Суздальцев глядел на убегающих тварей. Ощутил тот же, что и они, ужас, роднивший их всех перед лицом беспощадной стихии. Преодолел страх, стал копать с удвоенной силой.
Они копали, рубили, обливаясь липким горячим потом. Пожар приближался. Казалось, кто-то огромный продирается сквозь посадки, хрустя сапогами. И оттуда, откуда он приближался, тянуло жарким дымом, едким запахом скипидара и горячей смолы, от которого слезились глаза. Еще не было огня, но над вершинами летели кусочки пепла, прах сгоревшей хвои. Хватая ртами едкий дым, они рубили и копали, словно торопились успеть до наступления врага, который был уже рядом, опережал их в своем яростном неодолимом стремлении. Суздальцев подумал, что вот так копали противотанковые рвы на подступах к Москве. Так торопились отрыть окопы перед наступающим танковым валом.
Огонь показался среди черных ветвей, красный, шумный. Было видно, как он прогрызает в посадках дыры, дует в них сквозняком, просовывает свои лижущие языки. Суздальцев чувствовал, что эти языки достают до него, хватают за руки, жалят лицо.

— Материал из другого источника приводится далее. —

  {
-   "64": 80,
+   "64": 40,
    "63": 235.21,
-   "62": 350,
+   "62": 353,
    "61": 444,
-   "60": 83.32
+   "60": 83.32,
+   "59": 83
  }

Они работали, а их обдувало из леса огромной паяльной лампой. Им приходилось отступать и пятиться, чтобы не попасть под шипящее жало. Они продолжали работать, и их рабочая артель превратилась в боевой взвод. Суздальцев, пугаясь близкого огня, заслоняясь от жгучего ветра, знал, что не уйдет, останется в бою, не погрешит против военного братства.
Капралов на своем протезе, выставив негнущуюся ногу вперед, нагибался, скалился, вгонял топор в древесный ствол. Ратников, весь красный, с набухшими на лбу жилами, крепким ударом подсекал елку, отбрасывал ее колючий ком в сторону. Кондратьев хватко, точно целился в ствол у корня, сильным ударом срубал дерево и тут же бил топором в другое. Рядом с Суздальцевым копал Одиноков. Обычно вялый, бесстрастный, он работал теперь яростно, бурно, швыряя дерн в сторону пожара, словно хотел завалить землей близкое пламя. Полунин, длинноногий, гибкий в спине, поддевал на лопату вырванный ком земли, кидал его назад через плечо. Суздальцев видел их преображение в беде, их самозабвение, какое бывает в неравном сражении.

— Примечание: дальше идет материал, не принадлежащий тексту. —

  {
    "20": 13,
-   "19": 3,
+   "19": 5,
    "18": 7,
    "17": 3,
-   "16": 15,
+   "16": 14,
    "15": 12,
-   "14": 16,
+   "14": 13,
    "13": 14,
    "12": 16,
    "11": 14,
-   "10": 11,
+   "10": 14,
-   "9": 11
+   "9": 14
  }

И в нем самом была эта одержимость, готовность скорее погибнуть, чем побежать прочь.
Им удалось создать пустое пространство, в нескольких местах рассечь перешеек, по которому огонь бежал к бору. Натыкаясь на земляную борозду, упираясь в вырубку, огонь останавливался. Начинал обтекать преграду, искал брешь в обороне. Он уже бушевал совсем рядом. Было видно, как чернеют в сплошном рыжем пламени голые, потерявшие ветки стволы. Как огонь переносится с одного дерева на другое. Елки стояли в огненных юбках, и огонь задирал их, обнажая тощий ствол. Было невозможно дышать. Тело жгло через ткань одежды. Казалось, на спине вздувается больной кипящий волдырь.

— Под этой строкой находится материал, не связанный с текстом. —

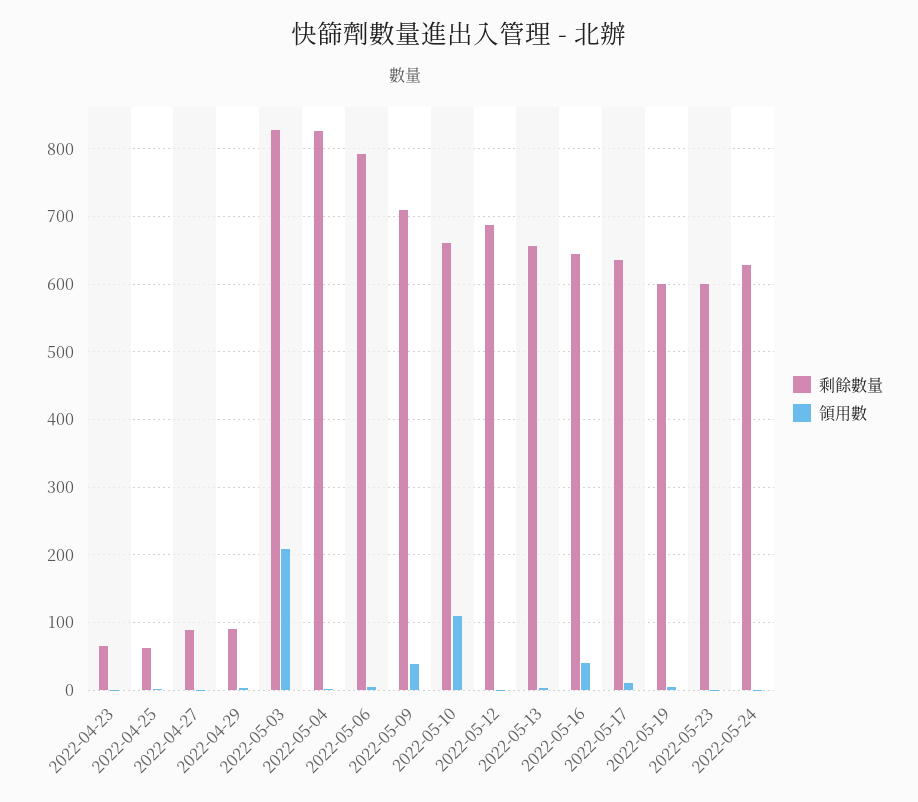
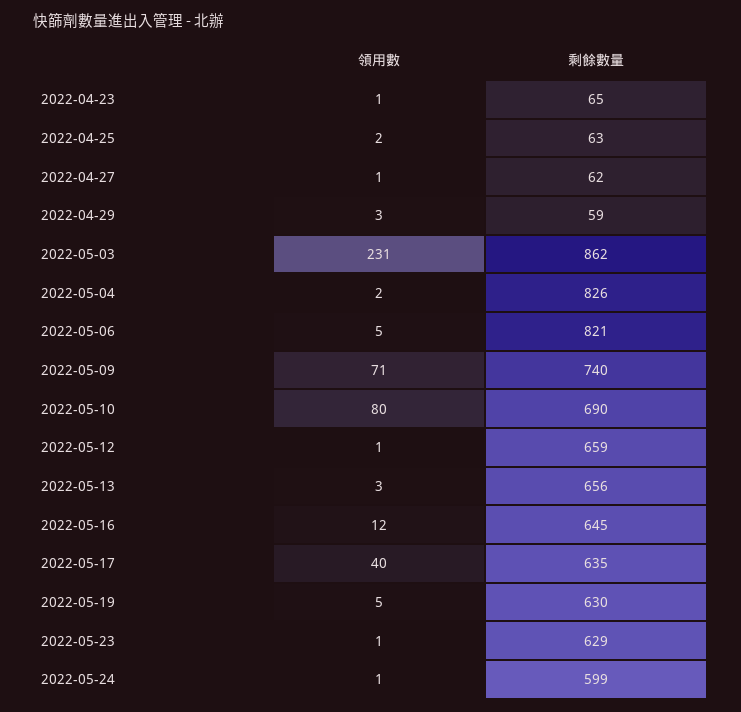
  {
    "剩餘數量": {
      "2022-04-23": 65,
      "2022-04-25": 63,
-     "2022-04-27": 90,
+     "2022-04-27": 62,
-     "2022-04-29": 90,
+     "2022-04-29": 59,
-     "2022-05-03": 830,
+     "2022-05-03": 862,
      "2022-05-04": 826,
-     "2022-05-06": 790,
+     "2022-05-06": 821,
-     "2022-05-09": 710,
+     "2022-05-09": 740,
-     "2022-05-10": 660,
+     "2022-05-10": 690,
-     "2022-05-12": 690,
+     "2022-05-12": 659,
      "2022-05-13": 656,
      "2022-05-16": 645,
      "2022-05-17": 635,
-     "2022-05-19": 600,
+     "2022-05-19": 630,
-     "2022-05-23": 600,
+     "2022-05-23": 629,
-     "2022-05-24": 630
+     "2022-05-24": 599
    },
    "領用數": {
      "2022-04-23": 1,
      "2022-04-25": 2,
      "2022-04-27": 1,
      "2022-04-29": 3,
-     "2022-05-03": 210,
+     "2022-05-03": 231,
      "2022-05-04": 2,
      "2022-05-06": 5,
-     "2022-05-09": 40,
+     "2022-05-09": 71,
-     "2022-05-10": 110,
+     "2022-05-10": 80,
      "2022-05-12": 1,
      "2022-05-13": 3,
-     "2022-05-16": 40,
+     "2022-05-16": 12,
-     "2022-05-17": 10,
+     "2022-05-17": 40,
      "2022-05-19": 5,
      "2022-05-23": 1,
      "2022-05-24": 1
    }
  }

Суздальцев увидел, как у елки отломилась косматая горящая вершина, полетела в их сторону и вцепилась в Полунина, как яростный когтистый зверь. Полунин отбивался от красных когтей, сбивал с себя бешеного зверя. Упал, и на нем горела одежда. Все кинулись к нему, сбивали пламя, вырывали из куртки колючие дымящие ветки, оттаскивали его подальше от пламени. Суздальцев увидел, как по лугу бегут люди, вооруженные лопатами, подскакивают на кочках две пожарные машины. Подкатили и пожарные, с ходу разматывая асбестовый шланг, направили в огонь стеклянные, красные струи.